Photographers Can Be Detained If Their Photos Have 'No Apparent Esthetic Value' - uptown
http://www.techdirt.com/articles/20110815/23584515540/police-say-they-can-detain-photographers-if-their-photographs-have-no-apparent-esthetic-value.shtml

======
ColinWright
You might be interested in the discussion from 2 days ago:

<http://news.ycombinator.com/item?id=2884072>

------
swatthatfly
I think this piece is fluff. According to the original article, the story
unfolded a bit differently. A suspicious cop with no 'Aesthetic Values' asked
a photographer for his license. This not being Nazi Germany, the photographer
was offended and talked back, then later publicly complained.

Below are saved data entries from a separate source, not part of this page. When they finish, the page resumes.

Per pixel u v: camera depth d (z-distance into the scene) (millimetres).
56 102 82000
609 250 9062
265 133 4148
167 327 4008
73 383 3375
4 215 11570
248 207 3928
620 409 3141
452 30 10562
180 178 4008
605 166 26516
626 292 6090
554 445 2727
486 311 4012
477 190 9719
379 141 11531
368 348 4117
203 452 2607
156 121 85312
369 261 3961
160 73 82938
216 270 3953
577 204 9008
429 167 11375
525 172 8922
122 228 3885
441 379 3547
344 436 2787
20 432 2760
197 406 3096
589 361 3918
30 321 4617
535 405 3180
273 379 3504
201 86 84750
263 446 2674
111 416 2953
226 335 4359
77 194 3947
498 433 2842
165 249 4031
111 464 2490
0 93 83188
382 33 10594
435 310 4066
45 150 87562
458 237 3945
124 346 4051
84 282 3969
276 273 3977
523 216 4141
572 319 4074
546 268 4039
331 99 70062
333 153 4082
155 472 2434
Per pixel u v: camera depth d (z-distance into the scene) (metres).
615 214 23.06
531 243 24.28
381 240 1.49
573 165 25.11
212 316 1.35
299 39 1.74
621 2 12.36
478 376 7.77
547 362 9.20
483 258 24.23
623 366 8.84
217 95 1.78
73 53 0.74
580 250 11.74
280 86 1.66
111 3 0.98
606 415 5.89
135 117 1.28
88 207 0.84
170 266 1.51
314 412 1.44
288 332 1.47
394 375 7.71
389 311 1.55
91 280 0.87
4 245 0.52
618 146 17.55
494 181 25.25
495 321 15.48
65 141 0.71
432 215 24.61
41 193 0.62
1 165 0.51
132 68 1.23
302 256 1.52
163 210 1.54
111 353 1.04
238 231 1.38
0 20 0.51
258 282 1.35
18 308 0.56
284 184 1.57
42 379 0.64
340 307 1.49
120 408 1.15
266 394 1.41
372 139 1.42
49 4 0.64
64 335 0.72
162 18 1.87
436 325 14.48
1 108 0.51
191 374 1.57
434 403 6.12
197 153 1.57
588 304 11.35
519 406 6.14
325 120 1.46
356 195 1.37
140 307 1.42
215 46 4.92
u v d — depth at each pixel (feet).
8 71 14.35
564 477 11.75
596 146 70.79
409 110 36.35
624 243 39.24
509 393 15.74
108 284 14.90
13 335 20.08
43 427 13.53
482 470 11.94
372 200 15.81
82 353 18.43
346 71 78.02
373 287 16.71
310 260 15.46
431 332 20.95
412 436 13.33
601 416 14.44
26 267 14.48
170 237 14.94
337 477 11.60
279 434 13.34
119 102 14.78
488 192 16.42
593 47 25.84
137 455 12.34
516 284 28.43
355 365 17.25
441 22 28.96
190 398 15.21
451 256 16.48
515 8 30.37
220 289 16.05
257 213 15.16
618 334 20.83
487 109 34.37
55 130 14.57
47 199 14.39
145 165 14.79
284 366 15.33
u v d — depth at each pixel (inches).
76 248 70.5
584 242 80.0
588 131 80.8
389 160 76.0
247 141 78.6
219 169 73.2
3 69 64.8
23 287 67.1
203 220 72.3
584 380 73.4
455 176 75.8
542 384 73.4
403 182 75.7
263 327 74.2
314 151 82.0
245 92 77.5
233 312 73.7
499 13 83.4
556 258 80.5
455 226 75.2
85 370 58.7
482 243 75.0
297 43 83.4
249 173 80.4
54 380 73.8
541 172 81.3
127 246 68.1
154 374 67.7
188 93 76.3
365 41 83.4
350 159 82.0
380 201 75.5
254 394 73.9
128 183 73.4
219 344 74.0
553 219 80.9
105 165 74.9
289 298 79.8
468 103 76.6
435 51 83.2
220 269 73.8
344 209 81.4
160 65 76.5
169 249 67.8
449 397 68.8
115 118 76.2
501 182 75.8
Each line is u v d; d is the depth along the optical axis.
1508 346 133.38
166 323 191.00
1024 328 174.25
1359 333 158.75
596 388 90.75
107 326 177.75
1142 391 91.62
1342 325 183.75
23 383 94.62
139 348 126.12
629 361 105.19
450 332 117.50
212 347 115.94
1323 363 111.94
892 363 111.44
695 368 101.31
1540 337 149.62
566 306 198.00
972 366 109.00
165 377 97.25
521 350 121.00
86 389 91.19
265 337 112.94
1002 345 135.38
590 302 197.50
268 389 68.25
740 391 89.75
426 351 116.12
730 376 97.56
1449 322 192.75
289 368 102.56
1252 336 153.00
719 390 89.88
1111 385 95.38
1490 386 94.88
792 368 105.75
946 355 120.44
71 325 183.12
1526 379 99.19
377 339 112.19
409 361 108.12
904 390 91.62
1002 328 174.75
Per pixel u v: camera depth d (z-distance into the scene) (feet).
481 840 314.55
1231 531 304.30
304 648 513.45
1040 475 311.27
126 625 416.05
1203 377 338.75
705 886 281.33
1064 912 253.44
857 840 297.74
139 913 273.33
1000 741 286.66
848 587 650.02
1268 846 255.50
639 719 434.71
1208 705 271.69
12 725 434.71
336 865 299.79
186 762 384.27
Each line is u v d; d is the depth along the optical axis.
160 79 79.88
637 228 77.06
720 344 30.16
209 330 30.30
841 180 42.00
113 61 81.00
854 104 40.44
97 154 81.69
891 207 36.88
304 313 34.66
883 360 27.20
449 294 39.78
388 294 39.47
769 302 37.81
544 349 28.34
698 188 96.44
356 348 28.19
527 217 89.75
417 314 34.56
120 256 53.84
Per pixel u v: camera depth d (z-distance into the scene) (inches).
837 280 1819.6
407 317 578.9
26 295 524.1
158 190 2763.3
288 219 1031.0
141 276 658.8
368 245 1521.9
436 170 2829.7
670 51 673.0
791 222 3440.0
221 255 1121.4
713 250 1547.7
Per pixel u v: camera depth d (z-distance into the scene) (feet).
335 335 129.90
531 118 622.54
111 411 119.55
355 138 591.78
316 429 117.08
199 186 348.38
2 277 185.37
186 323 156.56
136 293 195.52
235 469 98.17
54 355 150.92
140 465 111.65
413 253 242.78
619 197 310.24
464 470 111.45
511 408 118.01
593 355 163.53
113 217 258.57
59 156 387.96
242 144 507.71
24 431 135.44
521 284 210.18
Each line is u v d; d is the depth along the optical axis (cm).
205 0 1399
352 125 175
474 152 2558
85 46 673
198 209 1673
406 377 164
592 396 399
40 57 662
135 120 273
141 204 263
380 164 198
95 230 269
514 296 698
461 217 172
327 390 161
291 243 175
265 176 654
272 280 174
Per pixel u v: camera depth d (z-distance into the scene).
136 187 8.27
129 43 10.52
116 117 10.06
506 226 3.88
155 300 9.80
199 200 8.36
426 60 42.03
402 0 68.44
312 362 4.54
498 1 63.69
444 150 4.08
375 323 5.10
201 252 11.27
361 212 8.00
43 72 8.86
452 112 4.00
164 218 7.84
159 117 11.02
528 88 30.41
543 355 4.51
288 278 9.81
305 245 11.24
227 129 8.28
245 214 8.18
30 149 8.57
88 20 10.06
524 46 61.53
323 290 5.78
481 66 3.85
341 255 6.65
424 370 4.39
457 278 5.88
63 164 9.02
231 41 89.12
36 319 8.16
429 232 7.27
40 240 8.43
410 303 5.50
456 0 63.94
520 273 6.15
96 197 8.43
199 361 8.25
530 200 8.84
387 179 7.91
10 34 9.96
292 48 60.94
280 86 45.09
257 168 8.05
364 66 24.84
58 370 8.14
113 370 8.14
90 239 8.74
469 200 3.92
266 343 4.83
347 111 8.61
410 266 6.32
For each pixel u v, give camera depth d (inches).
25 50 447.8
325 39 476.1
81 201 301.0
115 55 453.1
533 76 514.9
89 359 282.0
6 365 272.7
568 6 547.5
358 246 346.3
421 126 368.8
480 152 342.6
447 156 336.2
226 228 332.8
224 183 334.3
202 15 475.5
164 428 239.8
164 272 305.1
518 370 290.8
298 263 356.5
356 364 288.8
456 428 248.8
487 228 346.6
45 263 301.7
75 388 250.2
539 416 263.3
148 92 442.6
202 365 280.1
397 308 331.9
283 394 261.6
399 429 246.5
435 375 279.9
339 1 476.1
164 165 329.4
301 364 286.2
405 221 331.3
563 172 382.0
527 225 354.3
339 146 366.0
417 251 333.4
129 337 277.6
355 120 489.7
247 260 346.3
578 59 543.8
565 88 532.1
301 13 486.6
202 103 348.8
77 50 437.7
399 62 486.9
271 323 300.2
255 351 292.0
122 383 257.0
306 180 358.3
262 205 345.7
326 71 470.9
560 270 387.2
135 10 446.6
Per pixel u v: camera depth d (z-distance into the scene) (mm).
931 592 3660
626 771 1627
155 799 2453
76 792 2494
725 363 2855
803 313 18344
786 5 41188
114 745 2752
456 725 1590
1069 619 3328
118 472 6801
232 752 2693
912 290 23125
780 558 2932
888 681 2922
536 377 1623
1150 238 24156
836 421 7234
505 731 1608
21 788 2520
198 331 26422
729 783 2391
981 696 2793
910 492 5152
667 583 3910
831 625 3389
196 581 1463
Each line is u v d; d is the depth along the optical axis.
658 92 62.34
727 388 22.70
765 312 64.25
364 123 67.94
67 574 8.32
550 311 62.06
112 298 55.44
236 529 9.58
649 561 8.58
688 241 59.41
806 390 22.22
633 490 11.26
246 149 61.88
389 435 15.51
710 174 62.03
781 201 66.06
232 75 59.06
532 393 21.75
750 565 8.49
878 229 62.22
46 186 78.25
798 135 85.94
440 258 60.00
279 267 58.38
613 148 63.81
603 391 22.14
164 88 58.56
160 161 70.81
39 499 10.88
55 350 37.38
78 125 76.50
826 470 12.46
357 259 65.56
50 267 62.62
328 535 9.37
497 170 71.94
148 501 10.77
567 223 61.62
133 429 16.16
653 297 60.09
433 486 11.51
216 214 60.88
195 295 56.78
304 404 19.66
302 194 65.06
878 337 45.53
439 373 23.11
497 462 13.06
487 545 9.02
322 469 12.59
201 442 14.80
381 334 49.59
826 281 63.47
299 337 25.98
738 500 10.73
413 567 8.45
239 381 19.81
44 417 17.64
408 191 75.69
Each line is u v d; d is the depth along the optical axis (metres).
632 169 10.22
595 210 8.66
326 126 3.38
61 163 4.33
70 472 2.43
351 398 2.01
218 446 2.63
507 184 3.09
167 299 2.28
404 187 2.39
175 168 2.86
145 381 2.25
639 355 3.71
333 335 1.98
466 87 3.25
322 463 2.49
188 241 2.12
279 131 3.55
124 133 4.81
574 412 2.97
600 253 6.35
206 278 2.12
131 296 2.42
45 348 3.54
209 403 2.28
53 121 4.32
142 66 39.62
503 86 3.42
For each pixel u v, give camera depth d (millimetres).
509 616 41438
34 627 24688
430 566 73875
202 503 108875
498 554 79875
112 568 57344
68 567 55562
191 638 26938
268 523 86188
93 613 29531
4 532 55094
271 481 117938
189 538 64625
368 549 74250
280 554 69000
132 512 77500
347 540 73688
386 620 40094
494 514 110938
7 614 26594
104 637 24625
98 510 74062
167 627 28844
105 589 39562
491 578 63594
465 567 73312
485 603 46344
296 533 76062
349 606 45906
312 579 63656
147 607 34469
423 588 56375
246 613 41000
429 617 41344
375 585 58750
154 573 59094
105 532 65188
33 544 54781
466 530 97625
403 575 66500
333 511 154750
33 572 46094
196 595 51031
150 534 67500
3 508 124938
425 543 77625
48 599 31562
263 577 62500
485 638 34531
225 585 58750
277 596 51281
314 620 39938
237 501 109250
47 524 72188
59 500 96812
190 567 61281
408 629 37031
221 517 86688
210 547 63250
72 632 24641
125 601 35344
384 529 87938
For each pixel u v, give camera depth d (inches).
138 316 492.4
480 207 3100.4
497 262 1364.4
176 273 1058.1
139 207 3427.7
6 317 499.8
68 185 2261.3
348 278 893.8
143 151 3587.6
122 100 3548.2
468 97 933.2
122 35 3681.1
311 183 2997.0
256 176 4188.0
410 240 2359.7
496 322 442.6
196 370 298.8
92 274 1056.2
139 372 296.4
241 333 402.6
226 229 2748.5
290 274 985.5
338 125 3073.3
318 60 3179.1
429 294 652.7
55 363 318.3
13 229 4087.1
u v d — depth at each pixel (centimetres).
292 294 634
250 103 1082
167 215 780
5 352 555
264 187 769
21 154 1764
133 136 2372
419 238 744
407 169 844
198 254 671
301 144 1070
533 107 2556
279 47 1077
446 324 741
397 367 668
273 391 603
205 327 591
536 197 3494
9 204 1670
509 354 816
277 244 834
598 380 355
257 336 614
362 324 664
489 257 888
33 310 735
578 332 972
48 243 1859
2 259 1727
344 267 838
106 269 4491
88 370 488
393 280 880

He was not
detained as in hauled to a police station, but rather not allowed to leave
before the policeman assessed why he was taking photos in a refinery. The cop
did his job and the journalist his. No story here, other than the cop trying
to be a bully and threaten to use terrorism charges if he feels like it. This
is business as usual it seems anyways.

    
    
        1 After running Wolff's driver's license, Kahn left the scene without ordering Wolff to desist.
    
        2 Legally, a police detention has occurred when "a reasonable individual" in that circumstance would be believe he or she is not free to leave 
    

<http://www.lbpost.com/life/greggory/12188>

------
guard-of-terra
In other news: <http://www.artlebedev.com/everything/photo-ok/>

I don't see how limiting right to make shots of public space it is good for a
society. I think it simply isn't and the said right should be codified.

------
tzs
I'm getting really close to automatically flagging anything from TechDirt. I
don't recall ever seeing a worthwhile story on TechDirt that wasn't covered
much more accurately elsewhere.

------
bediger
Most vacation snapshots have no apparent esthetic value. Virtually all
"partying people" have no esthetic value. If this pseudo-law will deter people
from taking poorly composed, red-eyed, overly-flash-filled shots of tipsy
partiers, I'm all for it.

Talk about your unintended consequence!

------
fedorabbit
I thought it's in Europe... California? who came up with this horrible idea?